> _TRECHO FORNECIDO_
Indispensável, portanto, atentar para a atuação desses instrumentos de controle de constitucionalidade, bem como seus efeitos, com o devido respeito à autonomia política dos entes e à competência jurisdicional reservada a diferentes órgãos do Poder Judiciário, de forma a observar-se a harmonia do ordenamento jurídico nas diferentes esferas da Federação e a supremacia da Constituição Federal.


CONTROLE DE CONSTITUCIONALIDADE

Partindo-se do pressuposto de que vivemos sob a égide de uma Constituição rígida, intimamente ligada à ideia de sua supremacia sobre todo o ordenamento jurídico pátrio, faz-se imprescindível que seja a todo o tempo buscada a observância dos preceitos constitucionais, sob pena de graves violações à ordem constitucionalmente posta.

Nessa senda, pode-se afirmar que o controle constitucionalidade exerce papel deveras importante no tocante à manutenção da rigidez da Carta Magna, sem a qual restaria possível ao legislador ordinário arvorar-se de poderes conferidos somente ao constituinte originário, que tem como uma das suas principais características a ilimitabilidade na sua atuação[9].

> _ENUNCIADO 1_
Reproduza fielmente o trecho sobre controle de constitucionalidade, desde "Partindo-se do pressuposto" até "na sua atuação[9].", incluindo essas palavras.

> _DADOS FORNECIDOS_
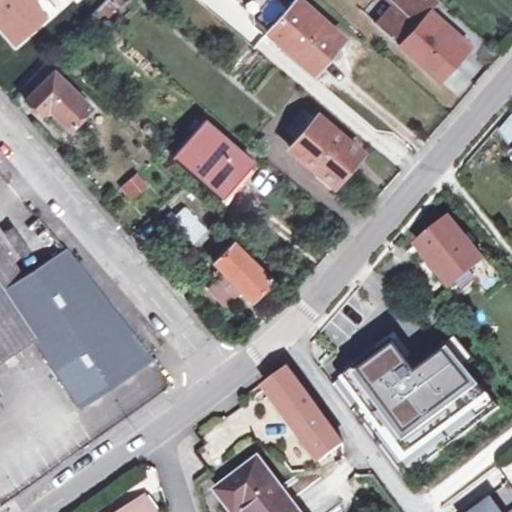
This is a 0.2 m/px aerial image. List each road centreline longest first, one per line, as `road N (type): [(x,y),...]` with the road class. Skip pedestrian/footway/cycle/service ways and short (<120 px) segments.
road 1 (tertiary): [(511,69),(282,336)]
road 2 (residential): [(220,383),(0,123)]
road 3 (tertiary): [(220,383),(34,511)]
road 4 (residential): [(414,511),(282,336)]
road 5 (residential): [(416,511),(511,440)]
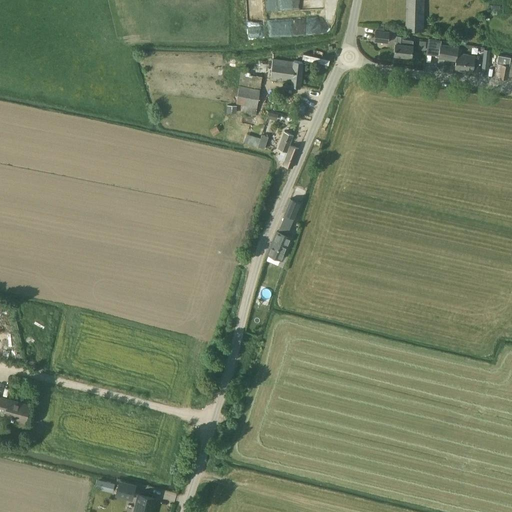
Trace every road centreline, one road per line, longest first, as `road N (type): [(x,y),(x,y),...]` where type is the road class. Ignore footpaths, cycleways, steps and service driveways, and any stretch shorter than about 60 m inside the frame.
road 1 (unclassified): [(238,336),(258,258),(345,56)]
road 2 (unclassified): [(238,336),(184,511)]
road 3 (residential): [(511,89),(345,56)]
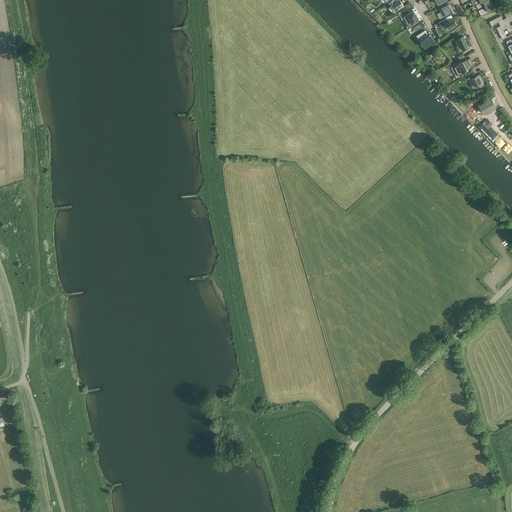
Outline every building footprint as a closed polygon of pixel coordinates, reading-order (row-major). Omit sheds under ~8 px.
[(395,12),(404,6),(402,3),(404,2),(403,0),(392,0),(388,3),(390,6),(391,6),(395,12)] [(485,0),(481,2),(476,5),(478,9),(482,7),(481,5),(484,4),(485,6),(492,3),(491,3),(489,0),(485,0)] [(483,8),(479,11),(481,15),(481,14),(494,8),(494,7),(493,7),(491,3),(492,3),(485,6),(486,8),(486,9),(484,10),(483,8)] [(445,6),(439,10),(443,17),(453,12),(450,6),(449,4),(445,6)] [(505,24),(509,22),(511,20),(511,18),(509,13),(510,12),(509,13),(507,8),(503,11),(506,18),(503,20),(505,24)] [(410,20),(413,24),(419,20),(414,11),(404,17),(407,22),(410,20)] [(505,24),(503,20),(501,16),(494,19),(493,18),(493,19),(489,22),(491,26),(499,22),(501,26),(505,24)] [(444,25),(447,32),(445,33),(446,33),(451,29),(451,28),(457,25),(453,18),(448,21),(446,18),(439,22),(441,27),(444,25)] [(503,30),(507,28),(505,24),(501,26),(497,28),(500,35),(499,35),(500,35),(502,39),(507,37),(503,30)] [(429,37),(427,33),(420,38),(423,42),(422,43),(425,47),(428,45),(429,46),(433,43),(433,42),(435,41),(431,35),(429,37)] [(463,51),(469,47),(463,36),(457,39),(463,51)] [(470,58),(451,67),(457,78),(463,75),(462,73),(470,69),(469,68),(474,65),(470,58)] [(476,87),(483,84),(479,75),(472,78),(476,87)] [(484,113),(496,108),(491,99),(480,105),(484,113)] [(493,124),(488,119),(485,121),(479,126),(492,139),(498,134),(490,126),(493,124)] [(507,154),(511,149),(511,147),(508,143),(502,148),(507,154)]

> _ENUNCIADO 2_
Informe quantas linhas dos registros contêm a palavra "road" e responda apenas com o número.

> _SOLUÇÃO DA TAREFA 1_
Partindo-se do pressuposto de que vivemos sob a égide de uma Constituição rígida, intimamente ligada à ideia de sua supremacia sobre todo o ordenamento jurídico pátrio, faz-se imprescindível que seja a todo o tempo buscada a observância dos preceitos constitucionais, sob pena de graves violações à ordem constitucionalmente posta.

Nessa senda, pode-se afirmar que o controle constitucionalidade exerce papel deveras importante no tocante à manutenção da rigidez da Carta Magna, sem a qual restaria possível ao legislador ordinário arvorar-se de poderes conferidos somente ao constituinte originário, que tem como uma das suas principais características a ilimitabilidade na sua atuação[9].

> _SOLUÇÃO DA TAREFA 2_
10